» **Extracted data**:
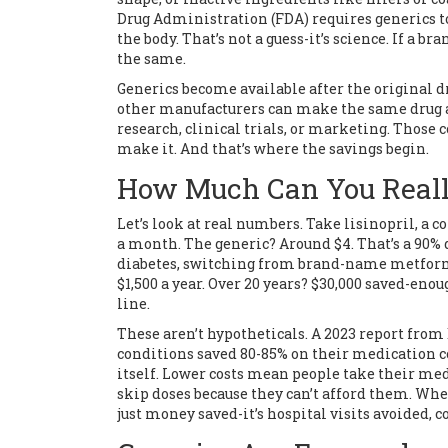
Drug Administration (FDA) requires generics 
the body. That’s not a guess-it’s science. If a 
the same.
Generics become available after the original dru
other manufacturers can make the same drug at 
research, clinical trials, or marketing. Those
make it. And that’s where the savings begin.
How Much Can You Real
Let’s look at real numbers. Take lisinopril, a 
a month. The generic? Around $4. That’s a 90% d
diabetes, switching from brand-name metformin
$1,500 a year. Over 20 years? $30,000 saved-eno
line.
These aren’t hypotheticals. A 2023 report from
conditions saved 80-85% on their medication co
itself. Lower costs mean people take their med
skip doses because they can’t afford them. Whe
just money saved-it’s hospital visits avoided, 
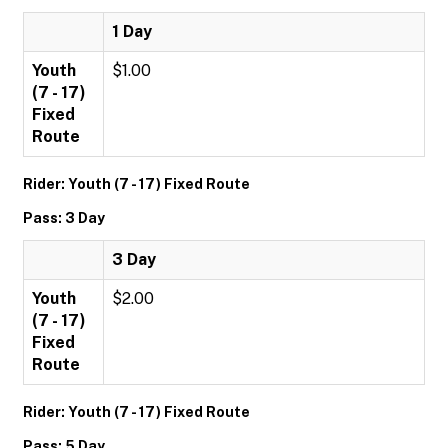
1 Day
Youth
$1.00
(7 - 17)
Fixed
Route
Rider: Youth (7 - 17) Fixed Route
Pass: 3 Day
3 Day
Youth
$2.00
(7 - 17)
Fixed
Route
Rider: Youth (7 - 17) Fixed Route
Pass: 5 Day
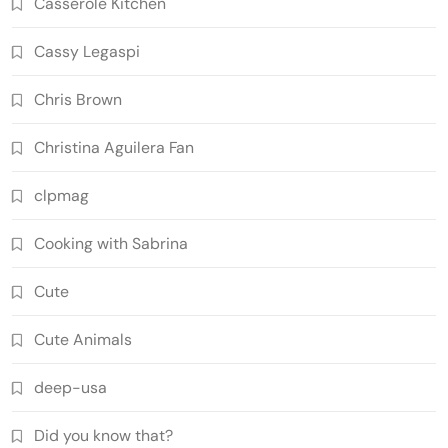
Casserole Kitchen
Cassy Legaspi
Chris Brown
Christina Aguilera Fan
clpmag
Cooking with Sabrina
Cute
Cute Animals
deep-usa
Did you know that?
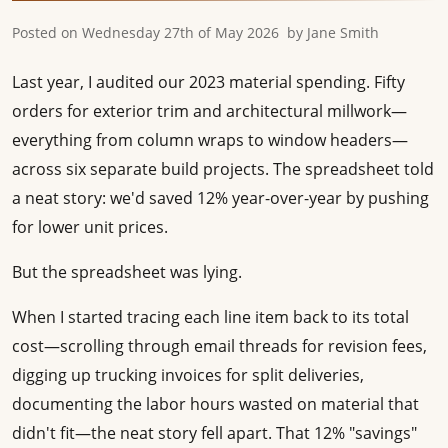
Posted on
Wednesday 27th of May 2026
by
Jane Smith
Last year, I audited our 2023 material spending. Fifty
orders for exterior trim and architectural millwork—
everything from column wraps to window headers—
across six separate build projects. The spreadsheet told
a neat story: we'd saved 12% year-over-year by pushing
for lower unit prices.
But the spreadsheet was lying.
When I started tracing each line item back to its total
cost—scrolling through email threads for revision fees,
digging up trucking invoices for split deliveries,
documenting the labor hours wasted on material that
didn't fit—the neat story fell apart. That 12% "savings"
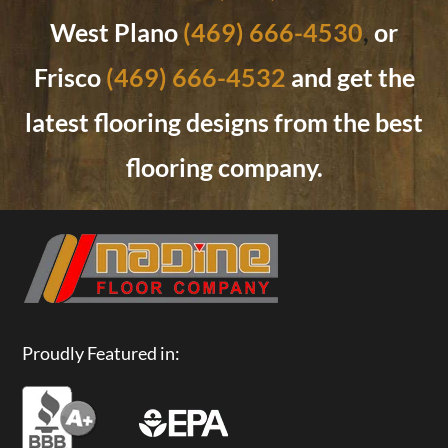
West Plano
(469) 666-4530
,
or
Frisco
(469) 666-4532
and get the
latest flooring designs from the best
flooring company.
Proudly Featured in:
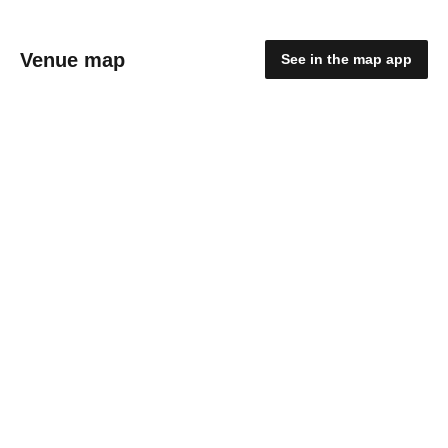
Venue map
See in the map app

» **What you are asked to do**:
Please return all the lines above word for word, leaving out the pictures.

» **Expected answer**:
Drug Administration (FDA) requires generics 
the body. That’s not a guess-it’s science. If a 
the same.
Generics become available after the original dru
other manufacturers can make the same drug at 
research, clinical trials, or marketing. Those
make it. And that’s where the savings begin.
How Much Can You Real
Let’s look at real numbers. Take lisinopril, a 
a month. The generic? Around $4. That’s a 90% d
diabetes, switching from brand-name metformin
$1,500 a year. Over 20 years? $30,000 saved-eno
line.
These aren’t hypotheticals. A 2023 report from
conditions saved 80-85% on their medication co
itself. Lower costs mean people take their med
skip doses because they can’t afford them. Whe
just money saved-it’s hospital visits avoided, 
1 Day
Youth
$1.00
(7 - 17)
Fixed
Route
Rider: Youth (7 - 17) Fixed Route
Pass: 3 Day
3 Day
Youth
$2.00
(7 - 17)
Fixed
Route
Rider: Youth (7 - 17) Fixed Route
Pass: 5 Day
Casserole Kitchen
Cassy Legaspi
Chris Brown
Christina Aguilera Fan
clpmag
Cooking with Sabrina
Cute
Cute Animals
deep-usa
Did you know that?
Posted on
Wednesday 27th of May 2026
by
Jane Smith
Last year, I audited our 2023 material spending. Fifty
orders for exterior trim and architectural millwork—
everything from column wraps to window headers—
across six separate build projects. The spreadsheet told
a neat story: we'd saved 12% year-over-year by pushing
for lower unit prices.
But the spreadsheet was lying.
When I started tracing each line item back to its total
cost—scrolling through email threads for revision fees,
digging up trucking invoices for split deliveries,
documenting the labor hours wasted on material that
didn't fit—the neat story fell apart. That 12% "savings"
West Plano
(469) 666-4530
,
or
Frisco
(469) 666-4532
and get the
latest flooring designs from the best
flooring company.
Proudly Featured in:
Venue map
See in the map app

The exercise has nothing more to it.